**TASK STATEMENT**
Return, exactly and in full, the lines of the records below starting at the one with "23: (657, 123, 1.56)" and ending at the one with "59: (744, 407, 1.56)", and no other lines.

**Saved data entries**

-----

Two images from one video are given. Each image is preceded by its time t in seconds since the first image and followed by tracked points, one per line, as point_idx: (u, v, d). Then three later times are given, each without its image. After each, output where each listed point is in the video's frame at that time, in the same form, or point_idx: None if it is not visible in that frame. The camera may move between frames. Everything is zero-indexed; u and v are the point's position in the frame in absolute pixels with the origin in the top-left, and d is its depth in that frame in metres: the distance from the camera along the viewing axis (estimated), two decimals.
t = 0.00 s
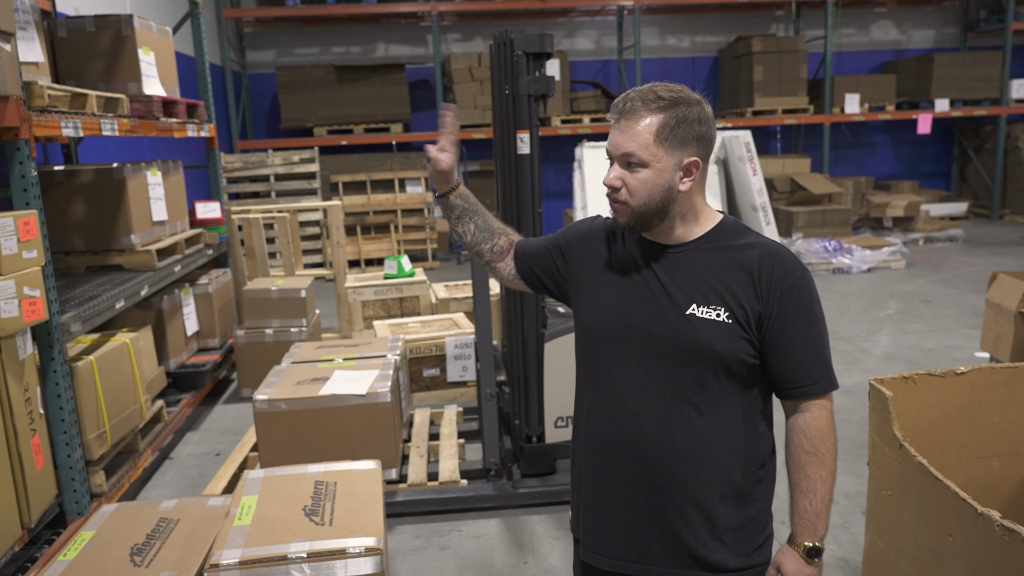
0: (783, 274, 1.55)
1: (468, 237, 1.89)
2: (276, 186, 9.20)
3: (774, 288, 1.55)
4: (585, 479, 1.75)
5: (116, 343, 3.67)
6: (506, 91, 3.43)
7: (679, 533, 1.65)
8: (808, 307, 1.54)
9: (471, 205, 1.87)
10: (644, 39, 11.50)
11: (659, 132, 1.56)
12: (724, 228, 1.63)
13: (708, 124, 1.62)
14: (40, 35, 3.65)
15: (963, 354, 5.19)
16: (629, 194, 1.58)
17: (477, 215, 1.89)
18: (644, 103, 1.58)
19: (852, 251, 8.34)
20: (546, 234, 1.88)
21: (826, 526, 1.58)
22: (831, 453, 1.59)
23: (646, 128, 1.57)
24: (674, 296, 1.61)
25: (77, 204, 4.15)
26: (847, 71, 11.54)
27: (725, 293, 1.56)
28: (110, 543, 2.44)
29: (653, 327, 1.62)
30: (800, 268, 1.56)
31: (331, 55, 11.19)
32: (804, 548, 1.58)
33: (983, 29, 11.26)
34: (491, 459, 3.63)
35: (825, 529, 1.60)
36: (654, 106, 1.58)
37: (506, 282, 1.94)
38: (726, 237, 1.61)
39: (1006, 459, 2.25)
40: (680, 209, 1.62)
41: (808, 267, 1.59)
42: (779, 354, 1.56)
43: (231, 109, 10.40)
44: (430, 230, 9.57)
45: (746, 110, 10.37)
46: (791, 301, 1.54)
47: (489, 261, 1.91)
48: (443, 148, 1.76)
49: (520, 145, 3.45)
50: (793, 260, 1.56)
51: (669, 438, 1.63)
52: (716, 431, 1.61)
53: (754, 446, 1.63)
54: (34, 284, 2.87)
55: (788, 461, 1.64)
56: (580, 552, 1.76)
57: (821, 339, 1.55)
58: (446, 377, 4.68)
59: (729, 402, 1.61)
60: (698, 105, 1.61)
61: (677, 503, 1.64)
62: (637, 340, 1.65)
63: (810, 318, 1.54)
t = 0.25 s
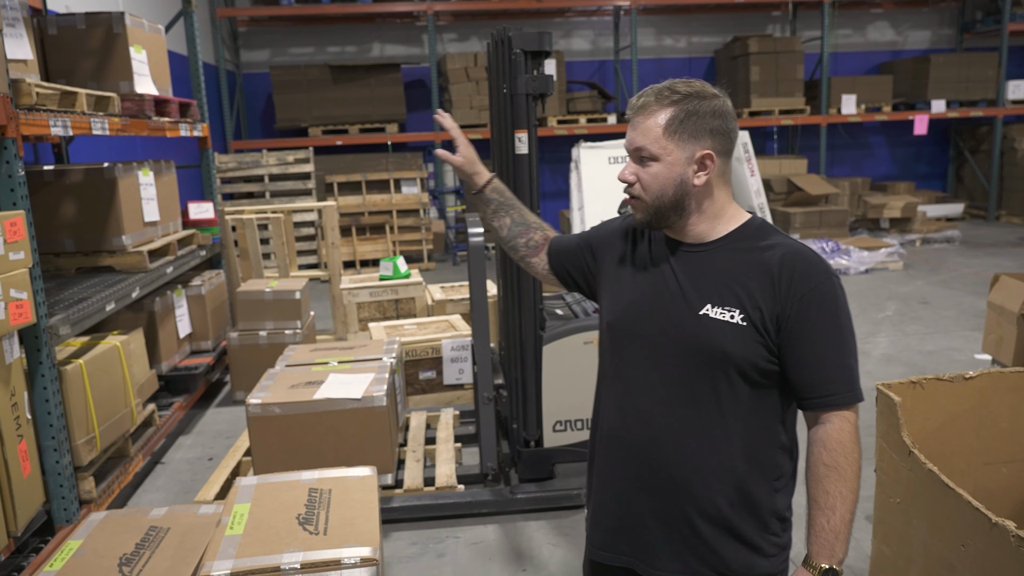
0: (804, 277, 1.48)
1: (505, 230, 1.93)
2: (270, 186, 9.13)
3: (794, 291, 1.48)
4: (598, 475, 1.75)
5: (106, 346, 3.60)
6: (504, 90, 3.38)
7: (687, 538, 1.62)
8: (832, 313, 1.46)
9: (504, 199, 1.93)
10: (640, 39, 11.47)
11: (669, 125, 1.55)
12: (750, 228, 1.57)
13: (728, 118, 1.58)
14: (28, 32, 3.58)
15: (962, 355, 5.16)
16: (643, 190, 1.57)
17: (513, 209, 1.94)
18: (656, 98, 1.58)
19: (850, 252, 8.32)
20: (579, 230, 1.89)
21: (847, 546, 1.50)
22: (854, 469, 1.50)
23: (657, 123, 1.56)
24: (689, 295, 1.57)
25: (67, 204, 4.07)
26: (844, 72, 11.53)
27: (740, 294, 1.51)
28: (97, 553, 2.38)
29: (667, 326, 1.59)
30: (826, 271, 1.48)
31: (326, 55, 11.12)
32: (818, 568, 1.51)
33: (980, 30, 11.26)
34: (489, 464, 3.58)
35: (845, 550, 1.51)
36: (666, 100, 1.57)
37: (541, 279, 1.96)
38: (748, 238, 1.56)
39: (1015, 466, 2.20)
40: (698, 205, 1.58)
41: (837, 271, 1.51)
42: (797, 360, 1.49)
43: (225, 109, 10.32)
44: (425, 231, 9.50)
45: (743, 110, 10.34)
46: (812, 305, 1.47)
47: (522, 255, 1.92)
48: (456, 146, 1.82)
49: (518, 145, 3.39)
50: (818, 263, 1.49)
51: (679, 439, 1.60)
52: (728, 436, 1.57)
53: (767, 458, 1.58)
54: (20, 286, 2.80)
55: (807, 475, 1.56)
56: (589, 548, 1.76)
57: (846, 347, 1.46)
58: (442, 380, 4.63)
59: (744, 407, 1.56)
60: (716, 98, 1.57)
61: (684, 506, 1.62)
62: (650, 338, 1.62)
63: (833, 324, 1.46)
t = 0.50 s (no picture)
0: (842, 292, 1.39)
1: (565, 233, 2.02)
2: (266, 188, 9.06)
3: (829, 305, 1.41)
4: (634, 477, 1.77)
5: (98, 352, 3.54)
6: (502, 92, 3.32)
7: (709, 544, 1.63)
8: (872, 330, 1.37)
9: (567, 201, 2.02)
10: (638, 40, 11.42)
11: (700, 131, 1.52)
12: (794, 236, 1.50)
13: (767, 120, 1.52)
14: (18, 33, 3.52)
15: (965, 358, 5.11)
16: (677, 198, 1.56)
17: (576, 212, 2.02)
18: (687, 105, 1.55)
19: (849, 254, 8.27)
20: (634, 233, 1.88)
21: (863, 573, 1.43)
22: (882, 495, 1.41)
23: (687, 129, 1.53)
24: (724, 305, 1.54)
25: (58, 208, 4.01)
26: (842, 73, 11.49)
27: (772, 307, 1.46)
28: (86, 567, 2.31)
29: (700, 334, 1.57)
30: (871, 286, 1.38)
31: (322, 56, 11.06)
32: None
33: (978, 31, 11.24)
34: (488, 472, 3.53)
35: None
36: (697, 106, 1.54)
37: (600, 280, 1.99)
38: (789, 247, 1.49)
39: None
40: (735, 212, 1.54)
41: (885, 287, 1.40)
42: (830, 378, 1.41)
43: (220, 110, 10.26)
44: (422, 233, 9.44)
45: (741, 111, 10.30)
46: (849, 322, 1.38)
47: (582, 257, 1.98)
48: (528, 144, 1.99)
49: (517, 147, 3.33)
50: (862, 277, 1.39)
51: (709, 449, 1.59)
52: (755, 448, 1.54)
53: (798, 475, 1.53)
54: (8, 293, 2.74)
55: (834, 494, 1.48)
56: (621, 548, 1.80)
57: (885, 366, 1.36)
58: (440, 385, 4.57)
59: (777, 422, 1.51)
60: (752, 101, 1.52)
61: (713, 515, 1.62)
62: (682, 345, 1.61)
63: (871, 343, 1.37)
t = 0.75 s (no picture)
0: (875, 306, 1.33)
1: (617, 228, 1.97)
2: (261, 190, 8.99)
3: (861, 318, 1.35)
4: (662, 479, 1.75)
5: (88, 357, 3.47)
6: (500, 93, 3.27)
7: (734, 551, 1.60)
8: (906, 347, 1.30)
9: (620, 197, 1.96)
10: (635, 41, 11.39)
11: (771, 132, 1.38)
12: (833, 243, 1.42)
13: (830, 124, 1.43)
14: (7, 32, 3.44)
15: (965, 363, 5.07)
16: (737, 201, 1.41)
17: (628, 209, 1.97)
18: (755, 104, 1.42)
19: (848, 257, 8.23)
20: (680, 231, 1.83)
21: None
22: (911, 518, 1.35)
23: (758, 129, 1.40)
24: (755, 312, 1.49)
25: (49, 210, 3.94)
26: (839, 76, 11.48)
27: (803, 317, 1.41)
28: None
29: (729, 342, 1.53)
30: (908, 301, 1.31)
31: (318, 56, 10.99)
32: None
33: (975, 33, 11.24)
34: (484, 480, 3.48)
35: None
36: (766, 107, 1.41)
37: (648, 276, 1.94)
38: (824, 255, 1.42)
39: None
40: (793, 218, 1.43)
41: (924, 302, 1.33)
42: (860, 394, 1.36)
43: (214, 110, 10.18)
44: (418, 235, 9.38)
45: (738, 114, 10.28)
46: (882, 337, 1.32)
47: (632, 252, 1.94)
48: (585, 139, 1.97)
49: (516, 149, 3.27)
50: (897, 291, 1.33)
51: (735, 458, 1.55)
52: (782, 458, 1.50)
53: (827, 489, 1.49)
54: None
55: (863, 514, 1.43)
56: (647, 548, 1.79)
57: (919, 385, 1.29)
58: (436, 390, 4.51)
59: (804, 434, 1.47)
60: (816, 103, 1.42)
61: (736, 523, 1.59)
62: (711, 351, 1.57)
63: (904, 362, 1.30)
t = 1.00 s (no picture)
0: (914, 307, 1.32)
1: (611, 241, 1.94)
2: (255, 189, 8.92)
3: (901, 320, 1.33)
4: (684, 487, 1.71)
5: (78, 359, 3.41)
6: (498, 93, 3.22)
7: (762, 558, 1.56)
8: (944, 349, 1.30)
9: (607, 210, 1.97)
10: (632, 42, 11.36)
11: (850, 139, 1.38)
12: (868, 246, 1.41)
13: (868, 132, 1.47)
14: None
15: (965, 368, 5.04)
16: (823, 211, 1.37)
17: (616, 220, 1.97)
18: (826, 106, 1.38)
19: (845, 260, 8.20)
20: (692, 235, 1.79)
21: None
22: (942, 516, 1.33)
23: (840, 133, 1.37)
24: (789, 315, 1.46)
25: (39, 209, 3.88)
26: (836, 78, 11.46)
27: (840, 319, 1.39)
28: None
29: (761, 346, 1.50)
30: (945, 302, 1.31)
31: (314, 56, 10.93)
32: None
33: (972, 36, 11.24)
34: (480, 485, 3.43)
35: None
36: (838, 108, 1.38)
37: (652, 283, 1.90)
38: (861, 257, 1.41)
39: None
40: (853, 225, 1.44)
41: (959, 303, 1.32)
42: (898, 397, 1.34)
43: (209, 110, 10.11)
44: (414, 236, 9.33)
45: (735, 115, 10.25)
46: (923, 338, 1.31)
47: (632, 261, 1.88)
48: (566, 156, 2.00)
49: (513, 150, 3.22)
50: (935, 292, 1.32)
51: (764, 463, 1.52)
52: (812, 462, 1.47)
53: (857, 495, 1.46)
54: None
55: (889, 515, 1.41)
56: (670, 555, 1.75)
57: (956, 386, 1.29)
58: (431, 393, 4.46)
59: (837, 438, 1.44)
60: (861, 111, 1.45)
61: (763, 529, 1.55)
62: (741, 355, 1.54)
63: (944, 362, 1.29)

-----

**RESULT BELOW**
23: (657, 123, 1.56)
24: (689, 295, 1.57)
25: (67, 204, 4.07)
26: (844, 72, 11.53)
27: (740, 294, 1.51)
28: (97, 553, 2.38)
29: (667, 326, 1.59)
30: (826, 271, 1.48)
31: (326, 55, 11.12)
32: (818, 568, 1.51)
33: (980, 30, 11.26)
34: (489, 464, 3.58)
35: (845, 550, 1.51)
36: (666, 100, 1.57)
37: (541, 279, 1.96)
38: (748, 238, 1.56)
39: (1015, 466, 2.20)
40: (698, 205, 1.58)
41: (837, 271, 1.51)
42: (797, 360, 1.49)
43: (225, 109, 10.32)
44: (425, 231, 9.50)
45: (743, 110, 10.34)
46: (812, 305, 1.47)
47: (522, 255, 1.92)
48: (456, 146, 1.82)
49: (518, 145, 3.39)
50: (818, 263, 1.49)
51: (679, 439, 1.60)
52: (728, 436, 1.57)
53: (767, 458, 1.58)
54: (20, 286, 2.80)
55: (807, 475, 1.56)
56: (589, 548, 1.76)
57: (846, 347, 1.46)
58: (442, 380, 4.63)
59: (744, 407, 1.56)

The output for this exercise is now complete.